§ Assignment
In the material below, the lines from the one containing "WIP - explain config here - WIP" through the one containing "Follow this section" are to be given again exactly, ends included, and no others.

####

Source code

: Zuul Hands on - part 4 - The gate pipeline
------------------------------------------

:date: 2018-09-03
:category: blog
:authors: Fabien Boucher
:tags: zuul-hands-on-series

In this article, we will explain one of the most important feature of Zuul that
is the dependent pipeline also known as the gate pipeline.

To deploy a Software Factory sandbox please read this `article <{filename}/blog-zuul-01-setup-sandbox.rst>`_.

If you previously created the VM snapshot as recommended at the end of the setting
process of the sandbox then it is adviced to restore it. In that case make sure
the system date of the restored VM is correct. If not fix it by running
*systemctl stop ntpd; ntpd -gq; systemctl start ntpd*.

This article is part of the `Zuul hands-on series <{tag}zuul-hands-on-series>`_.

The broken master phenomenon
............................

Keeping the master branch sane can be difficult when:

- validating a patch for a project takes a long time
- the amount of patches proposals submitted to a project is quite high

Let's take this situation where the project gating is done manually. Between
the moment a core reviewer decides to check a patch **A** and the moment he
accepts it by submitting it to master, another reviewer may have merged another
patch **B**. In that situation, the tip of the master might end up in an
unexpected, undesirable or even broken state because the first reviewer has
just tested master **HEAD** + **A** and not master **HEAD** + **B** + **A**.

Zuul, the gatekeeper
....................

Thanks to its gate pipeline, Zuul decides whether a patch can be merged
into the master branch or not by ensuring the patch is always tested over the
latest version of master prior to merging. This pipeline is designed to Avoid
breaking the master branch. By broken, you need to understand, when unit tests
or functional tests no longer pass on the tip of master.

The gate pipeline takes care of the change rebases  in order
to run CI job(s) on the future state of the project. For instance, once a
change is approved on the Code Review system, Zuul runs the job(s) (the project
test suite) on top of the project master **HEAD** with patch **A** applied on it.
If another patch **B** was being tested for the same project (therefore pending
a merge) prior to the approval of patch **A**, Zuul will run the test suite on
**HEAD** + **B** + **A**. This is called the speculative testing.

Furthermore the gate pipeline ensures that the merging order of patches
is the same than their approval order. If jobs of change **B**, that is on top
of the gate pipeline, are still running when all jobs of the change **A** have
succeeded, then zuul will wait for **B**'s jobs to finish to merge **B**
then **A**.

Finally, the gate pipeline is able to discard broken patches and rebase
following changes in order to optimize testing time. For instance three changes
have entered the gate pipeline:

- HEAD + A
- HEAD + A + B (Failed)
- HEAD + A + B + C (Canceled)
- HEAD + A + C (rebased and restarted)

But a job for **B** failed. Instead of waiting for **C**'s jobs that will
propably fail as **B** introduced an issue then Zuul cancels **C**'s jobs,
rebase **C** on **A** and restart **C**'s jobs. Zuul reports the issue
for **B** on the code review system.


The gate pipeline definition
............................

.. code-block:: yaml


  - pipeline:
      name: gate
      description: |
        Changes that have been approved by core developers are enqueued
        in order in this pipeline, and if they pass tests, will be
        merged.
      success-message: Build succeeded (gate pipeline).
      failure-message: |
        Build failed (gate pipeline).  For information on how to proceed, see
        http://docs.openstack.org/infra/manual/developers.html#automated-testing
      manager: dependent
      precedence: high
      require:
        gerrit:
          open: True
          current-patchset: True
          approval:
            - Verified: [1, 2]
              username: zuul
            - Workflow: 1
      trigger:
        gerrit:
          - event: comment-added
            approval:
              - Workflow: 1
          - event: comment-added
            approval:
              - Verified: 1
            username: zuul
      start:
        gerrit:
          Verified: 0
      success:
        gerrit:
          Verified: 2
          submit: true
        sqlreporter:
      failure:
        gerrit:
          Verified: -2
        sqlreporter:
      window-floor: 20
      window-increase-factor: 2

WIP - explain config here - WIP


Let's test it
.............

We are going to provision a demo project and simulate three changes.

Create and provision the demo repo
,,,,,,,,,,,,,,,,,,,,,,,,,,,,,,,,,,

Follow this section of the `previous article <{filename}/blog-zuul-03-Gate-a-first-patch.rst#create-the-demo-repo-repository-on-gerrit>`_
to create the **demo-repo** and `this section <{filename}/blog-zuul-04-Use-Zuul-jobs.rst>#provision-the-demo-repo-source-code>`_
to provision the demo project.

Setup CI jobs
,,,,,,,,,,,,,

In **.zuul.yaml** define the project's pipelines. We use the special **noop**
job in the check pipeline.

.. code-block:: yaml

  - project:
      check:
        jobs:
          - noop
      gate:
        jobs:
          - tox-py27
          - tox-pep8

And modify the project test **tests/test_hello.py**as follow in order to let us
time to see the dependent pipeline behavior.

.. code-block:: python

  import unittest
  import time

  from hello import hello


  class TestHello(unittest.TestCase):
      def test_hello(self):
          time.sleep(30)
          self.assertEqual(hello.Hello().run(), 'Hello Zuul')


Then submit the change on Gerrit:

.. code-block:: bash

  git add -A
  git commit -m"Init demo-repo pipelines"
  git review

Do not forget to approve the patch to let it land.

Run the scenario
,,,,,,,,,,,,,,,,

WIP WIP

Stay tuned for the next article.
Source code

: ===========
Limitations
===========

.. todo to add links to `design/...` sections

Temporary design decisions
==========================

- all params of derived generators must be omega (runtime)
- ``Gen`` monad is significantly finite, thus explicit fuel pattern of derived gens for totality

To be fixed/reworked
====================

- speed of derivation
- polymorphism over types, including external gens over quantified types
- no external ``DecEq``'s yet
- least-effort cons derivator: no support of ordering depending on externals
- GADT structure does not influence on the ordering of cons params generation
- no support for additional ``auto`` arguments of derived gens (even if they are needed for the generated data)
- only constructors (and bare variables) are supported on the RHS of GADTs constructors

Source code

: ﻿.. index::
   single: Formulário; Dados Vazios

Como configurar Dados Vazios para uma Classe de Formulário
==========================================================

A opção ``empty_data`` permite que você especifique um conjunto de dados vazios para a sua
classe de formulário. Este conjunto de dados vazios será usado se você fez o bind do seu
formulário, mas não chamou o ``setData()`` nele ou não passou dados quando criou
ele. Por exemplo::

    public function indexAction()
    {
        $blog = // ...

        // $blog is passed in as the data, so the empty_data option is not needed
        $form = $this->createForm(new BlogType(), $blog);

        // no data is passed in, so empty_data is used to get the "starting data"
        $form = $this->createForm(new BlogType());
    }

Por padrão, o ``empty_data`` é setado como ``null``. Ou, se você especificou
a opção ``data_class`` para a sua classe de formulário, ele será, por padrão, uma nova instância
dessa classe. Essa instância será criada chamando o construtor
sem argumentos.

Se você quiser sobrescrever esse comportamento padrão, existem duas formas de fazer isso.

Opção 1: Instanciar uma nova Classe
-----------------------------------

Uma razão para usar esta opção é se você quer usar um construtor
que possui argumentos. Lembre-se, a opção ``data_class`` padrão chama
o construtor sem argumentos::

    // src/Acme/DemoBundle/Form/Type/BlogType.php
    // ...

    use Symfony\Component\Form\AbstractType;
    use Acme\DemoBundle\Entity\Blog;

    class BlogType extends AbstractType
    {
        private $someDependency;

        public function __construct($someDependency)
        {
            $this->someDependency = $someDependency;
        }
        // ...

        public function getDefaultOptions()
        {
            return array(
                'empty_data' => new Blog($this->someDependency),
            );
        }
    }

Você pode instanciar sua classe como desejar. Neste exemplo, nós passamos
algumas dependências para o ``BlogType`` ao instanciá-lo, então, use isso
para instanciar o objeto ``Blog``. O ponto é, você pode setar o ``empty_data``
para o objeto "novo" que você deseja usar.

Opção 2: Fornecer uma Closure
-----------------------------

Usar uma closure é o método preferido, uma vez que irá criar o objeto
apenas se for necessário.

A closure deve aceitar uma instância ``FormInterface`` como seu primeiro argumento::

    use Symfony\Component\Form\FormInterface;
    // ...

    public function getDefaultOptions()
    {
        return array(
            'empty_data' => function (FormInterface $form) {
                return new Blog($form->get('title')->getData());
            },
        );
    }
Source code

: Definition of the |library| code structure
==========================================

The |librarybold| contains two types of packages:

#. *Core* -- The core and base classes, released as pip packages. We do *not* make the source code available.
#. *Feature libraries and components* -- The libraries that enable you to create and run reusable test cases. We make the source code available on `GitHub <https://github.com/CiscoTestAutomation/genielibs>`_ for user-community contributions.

####

§ Answer space
WIP - explain config here - WIP


Let's test it
.............

We are going to provision a demo project and simulate three changes.

Create and provision the demo repo
,,,,,,,,,,,,,,,,,,,,,,,,,,,,,,,,,,

Follow this section of the `previous article <{filename}/blog-zuul-03-Gate-a-first-patch.rst#create-the-demo-repo-repository-on-gerrit>`_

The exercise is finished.